[Written task 1] Translate this sentence from the article on the Oman excavations into French: "There is no permanently set timeline for our prehistoric past."
[Written task 2] Write a continuation of the article on the Oman excavations, starting right after its final sentence.

[Passage to read]
⟨
New Discovery Suggests Humans Left Africa Tens of Thousands of Years Earlier
They may have even taken a different route than previously thought
Hiya!
I don’t have any space to waste, and today’s newsletter is already a little longer than usual, so we’re diving into today’s topic head first. Recently, an international, multi-disciplinary team has completed its third excavation season in the Sultanate of Oman’s deserts and has announced the discovery of a remarkable range of unique artifacts from several periods of human occupation. Some may even push back the timeline of the first human migration from Africa by tens of thousands of years.
Updating our migration timeline isn’t very revolutionary, though. There is no permanently set timeline for our prehistoric past. It’s more fluid and changes each time new information is discovered. What is interesting, however, are the excavation’s unique findings and what they can tell us about how our ancestors lived shortly after leaving Africa.
The Sites
The Institute of Archeology of the Academy of Sciences of the Czech Republic is leading a team of 21 geologists and archeologists from 10 countries, and they plan on returning for a fourth time to the deserts of the Sultanate of Oman in 2024.
⟩
[Information]
⟨
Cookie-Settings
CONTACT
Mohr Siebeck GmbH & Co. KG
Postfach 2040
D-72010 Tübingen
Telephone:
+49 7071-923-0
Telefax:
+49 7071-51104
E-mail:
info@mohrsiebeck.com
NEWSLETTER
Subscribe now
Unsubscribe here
⟩
⟨
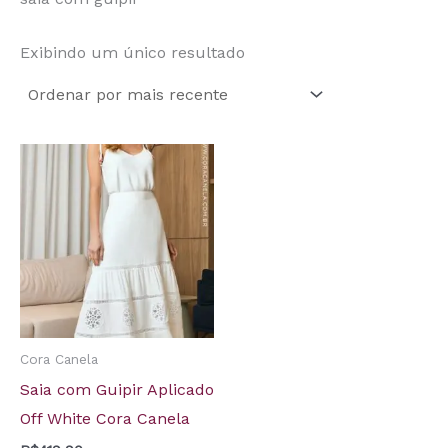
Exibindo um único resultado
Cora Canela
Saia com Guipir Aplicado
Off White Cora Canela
⟩
⟨
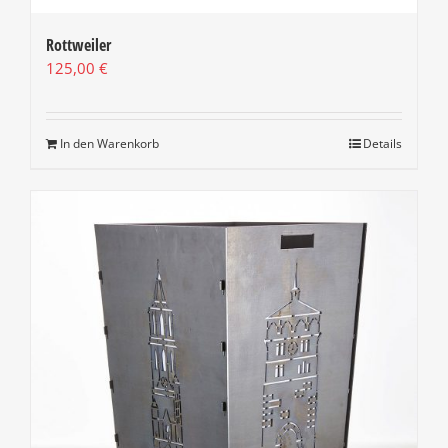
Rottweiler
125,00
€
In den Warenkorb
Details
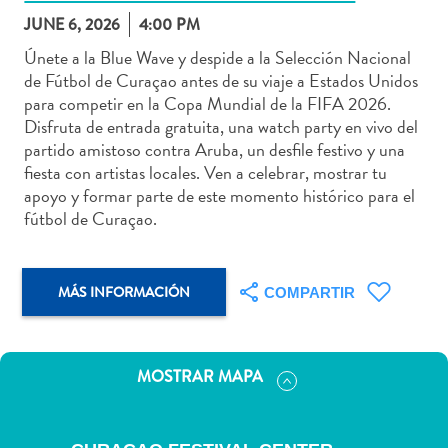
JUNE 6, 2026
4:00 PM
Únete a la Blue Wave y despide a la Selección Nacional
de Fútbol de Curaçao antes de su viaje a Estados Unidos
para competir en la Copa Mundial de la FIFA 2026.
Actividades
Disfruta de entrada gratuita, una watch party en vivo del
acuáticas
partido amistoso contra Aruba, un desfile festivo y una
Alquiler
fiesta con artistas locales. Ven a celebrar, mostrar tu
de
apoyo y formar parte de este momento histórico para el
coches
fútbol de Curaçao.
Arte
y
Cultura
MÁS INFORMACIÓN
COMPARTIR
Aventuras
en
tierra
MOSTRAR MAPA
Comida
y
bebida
⟩
[Exercise answer 1] Il n'existe pas de chronologie définitivement fixée pour notre passé préhistorique.

[Exercise answer 2]
If you don’t know (I sure didn’t), Oman is a small country sitting on the southeastern coast of the Arabian Peninsula, and shares land borders with the United Arab Emirates (UAE), Yemen, and Saudi Arabia.
The archeologists are concentrating on two sites, one in the Duqm region of central Omen and the other in the Dhofar Governorate in southern Oman along the border shared with Yemen. Today, the areas are mostly desert dry, but over the millennia, there were periods called green windows when the desert became a wetter climate, making the current deserts more welcoming for human settlements.
One such green window is thought to have occurred around the time humans migrated out of Africa, which made the Arabian Peninsula an appealing migration route into Eurasia.
So far, the researchers have uncovered tombs, ancient stone tools, eggshells of an extinct ostrich species, an old riverbed, and a cluster of stones some archaeologists have dubbed an “Arabian Stonehenge.” After extensive testing, some of what the team found is believed to date between 300,000 to 1.3 million years ago, which is thought to be around the first human migration out of Africa took place.
I won’t delve into everything the team found, or we’d be here all day. But I’ll tell you more about a couple of particularly interesting ones.
Triliths
At the Dhofar site in southern Oman, near Yemen, archeologists discovered triliths, also known as trilithons. I’d never heard of such a thing before, but triliths are believed to be ceremonial stone monuments made of at least two long stones standing upright, with a third laying across the top, similar to Stonehenge.
Other times, as is the case for the ones discovered in Oman, the third stone stands upright with the other two, so the tops of all three lean together to create a pyramid shape. The team found clusters of triliths, all in a line, made of stones ranging between 1.5 and 2.6 feet (50 and 80 cm) tall, with square-shaped boulders and large fireplaces arranged nearby.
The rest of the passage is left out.